You think that is outrageous? You haven't heard anything yet. (The author's words are written in red.)

All illness is created first in the mind.

How can that be? What of conditions contracted from another? Colds -- or, for that matter, AIDS?

Nothing occurs in your life — nothing — which is not first a thought. Thoughts are like magnets, drawing effects to you. The thought may not always be obvious, and thus clearly causative, as in, "I'm going to contract a terrible disease." The thought may be (and usually is) far more subtle that that. ("I am not worthy to live.") ("My life is always a mess.") ("I am a loser.") ("God is going to punish me.") ("I am sick and tired of my life!") [The repetitive use of parentheses is in the original.]

ibid, page 188

So now you know. People suffering from AIDS were infected because they thought they weren't worthy to live. Can you stomach some more of this crap?

And if you've ever taken alcohol into your body, you have very little will to live.

I drink very moderately.

The body was not meant to intake alcohol. It impairs the mind.

[...]

But even some medicines contain alcohol!

I have no control over what you call medicine. I'll stay with my statement.

ibid, pages 191-192

Driking implies having very little will to live. Thinking that you're tired of life is the sort of thing that makes you get AIDS. I suppose beer must, therefore, cause AIDS.

Your life work is a statement of Who You Are. If it is not, then why are you doing it?

Do you imagine that you have to?

You don't have to do anything.

[...]

If "woman who works at job [sic] she hates in order to meet responsibilities as she sees them" is Who You Are, then love, love, love your job, for it totally supports your Self image, your Self concept.

[...]

No one does anything he doesnt't want to do.

ibid, page 186

OK, you tell that to the millions of families for whom scavenging their local rubbish dump constitutes their only means of subsistence. What planet does this idiot come from? But it can always get worse:

Hitler did nothing wrong. Hitler simply did what he did. [...] The mistakes Hitler made did no harm or damage to those whose deaths he caused. Those souls were released from their earthly bondage, like butterflies emerging from a cocoon.
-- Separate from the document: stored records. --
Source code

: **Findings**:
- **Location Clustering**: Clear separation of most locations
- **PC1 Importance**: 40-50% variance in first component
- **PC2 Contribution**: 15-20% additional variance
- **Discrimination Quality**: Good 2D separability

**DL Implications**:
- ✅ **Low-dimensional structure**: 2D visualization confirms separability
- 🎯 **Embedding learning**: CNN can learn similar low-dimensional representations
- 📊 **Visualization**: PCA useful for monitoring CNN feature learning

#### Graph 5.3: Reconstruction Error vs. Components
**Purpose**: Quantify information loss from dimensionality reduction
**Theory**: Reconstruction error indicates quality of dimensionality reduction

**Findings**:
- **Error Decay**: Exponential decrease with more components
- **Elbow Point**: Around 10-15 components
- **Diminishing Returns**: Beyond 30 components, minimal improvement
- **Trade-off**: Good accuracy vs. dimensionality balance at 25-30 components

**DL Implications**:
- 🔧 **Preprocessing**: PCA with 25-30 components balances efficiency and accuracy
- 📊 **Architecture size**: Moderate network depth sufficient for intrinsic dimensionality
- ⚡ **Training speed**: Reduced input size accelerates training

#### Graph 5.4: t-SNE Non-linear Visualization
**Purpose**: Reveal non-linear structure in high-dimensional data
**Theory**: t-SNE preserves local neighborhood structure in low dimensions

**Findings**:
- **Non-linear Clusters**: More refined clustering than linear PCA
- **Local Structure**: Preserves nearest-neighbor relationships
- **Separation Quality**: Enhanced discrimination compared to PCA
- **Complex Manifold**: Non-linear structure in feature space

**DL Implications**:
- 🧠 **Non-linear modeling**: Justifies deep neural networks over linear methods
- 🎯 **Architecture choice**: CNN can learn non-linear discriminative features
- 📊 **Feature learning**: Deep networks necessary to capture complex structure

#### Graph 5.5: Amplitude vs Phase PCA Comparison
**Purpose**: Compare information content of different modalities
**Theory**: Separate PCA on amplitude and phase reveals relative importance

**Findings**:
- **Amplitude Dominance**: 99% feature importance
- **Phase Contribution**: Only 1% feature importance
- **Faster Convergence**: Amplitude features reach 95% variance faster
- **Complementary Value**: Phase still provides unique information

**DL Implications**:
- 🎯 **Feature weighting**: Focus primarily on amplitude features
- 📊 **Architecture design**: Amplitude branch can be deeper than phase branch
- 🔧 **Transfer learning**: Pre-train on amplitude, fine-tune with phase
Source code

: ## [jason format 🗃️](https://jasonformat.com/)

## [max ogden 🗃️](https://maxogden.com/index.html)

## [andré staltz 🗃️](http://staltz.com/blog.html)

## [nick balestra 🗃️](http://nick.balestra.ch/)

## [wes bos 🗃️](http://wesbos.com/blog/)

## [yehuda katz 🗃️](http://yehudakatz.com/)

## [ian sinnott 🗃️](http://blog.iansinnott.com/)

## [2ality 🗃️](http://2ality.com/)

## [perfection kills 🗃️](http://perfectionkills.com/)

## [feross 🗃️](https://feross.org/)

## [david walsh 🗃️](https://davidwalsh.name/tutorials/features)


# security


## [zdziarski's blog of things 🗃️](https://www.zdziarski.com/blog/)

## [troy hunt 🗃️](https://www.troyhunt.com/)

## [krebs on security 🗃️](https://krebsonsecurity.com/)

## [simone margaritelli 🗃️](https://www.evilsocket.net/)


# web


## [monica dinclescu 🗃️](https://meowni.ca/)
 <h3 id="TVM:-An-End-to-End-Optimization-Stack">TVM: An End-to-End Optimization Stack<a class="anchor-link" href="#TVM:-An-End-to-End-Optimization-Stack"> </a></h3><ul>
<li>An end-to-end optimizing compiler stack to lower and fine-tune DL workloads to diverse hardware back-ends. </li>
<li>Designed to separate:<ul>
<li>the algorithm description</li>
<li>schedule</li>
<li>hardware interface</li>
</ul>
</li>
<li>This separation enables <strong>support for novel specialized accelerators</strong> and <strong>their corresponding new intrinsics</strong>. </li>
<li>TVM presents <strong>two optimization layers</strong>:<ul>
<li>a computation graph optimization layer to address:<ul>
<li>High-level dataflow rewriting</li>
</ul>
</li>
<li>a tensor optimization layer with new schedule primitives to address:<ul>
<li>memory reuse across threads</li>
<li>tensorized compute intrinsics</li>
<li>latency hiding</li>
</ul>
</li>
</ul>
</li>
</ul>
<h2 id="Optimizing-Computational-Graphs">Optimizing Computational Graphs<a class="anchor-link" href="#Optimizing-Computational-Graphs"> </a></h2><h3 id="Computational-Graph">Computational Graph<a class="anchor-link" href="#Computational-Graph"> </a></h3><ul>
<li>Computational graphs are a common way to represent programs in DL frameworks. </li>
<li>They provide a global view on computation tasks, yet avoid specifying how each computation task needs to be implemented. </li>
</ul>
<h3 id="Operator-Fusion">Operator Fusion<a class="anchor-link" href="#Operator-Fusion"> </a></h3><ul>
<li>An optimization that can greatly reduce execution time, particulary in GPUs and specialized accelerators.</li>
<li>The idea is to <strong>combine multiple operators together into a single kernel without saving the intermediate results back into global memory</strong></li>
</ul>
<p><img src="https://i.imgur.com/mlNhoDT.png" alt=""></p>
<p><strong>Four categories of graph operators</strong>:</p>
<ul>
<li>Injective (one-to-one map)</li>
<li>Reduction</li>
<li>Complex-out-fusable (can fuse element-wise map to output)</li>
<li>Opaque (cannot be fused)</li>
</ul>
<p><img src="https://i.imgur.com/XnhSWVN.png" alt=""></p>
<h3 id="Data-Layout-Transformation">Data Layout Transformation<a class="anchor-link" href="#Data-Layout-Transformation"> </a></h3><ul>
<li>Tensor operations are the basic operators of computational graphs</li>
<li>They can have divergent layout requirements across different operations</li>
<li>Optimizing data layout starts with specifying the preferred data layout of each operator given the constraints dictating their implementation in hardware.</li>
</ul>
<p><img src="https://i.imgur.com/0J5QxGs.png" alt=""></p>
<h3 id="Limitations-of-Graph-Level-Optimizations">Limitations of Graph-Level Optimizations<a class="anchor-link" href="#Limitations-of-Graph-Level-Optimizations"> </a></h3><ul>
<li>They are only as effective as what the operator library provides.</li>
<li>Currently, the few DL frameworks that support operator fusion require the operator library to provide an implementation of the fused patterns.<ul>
Conversation with God, Book Two, page 42

Hitler was created by you. He arose out of your Collective Consciousness. [...] The consciousness of separation, segregation, superiority — of "we" versus "they," of "us" and "them" — is what creates the Hitler Experience.

ibid, page 55

Not to put too fine a point on it, what a fucking prick.

Less outrageous highlights include the revelation that "the US Constitution was God inspired. The same balance of powers should be built in to the new world constitution" (ibid, somewhere between pages 204 and 208) and the unqualified endorsement of psychics and healers of any kind.

Why is this kind of crap even published? How does it become a bestseller? This idiot really makes me violent. If I don't mend my ways I'm going to bring some fatal disease upon myself, and then, in a bout of insanity, I'll go and strangle him for suggesting that it's all been the consequence of my having negative thoughts, but that won't be wrong anyway, because I will only have liberated him from his earthly bondage.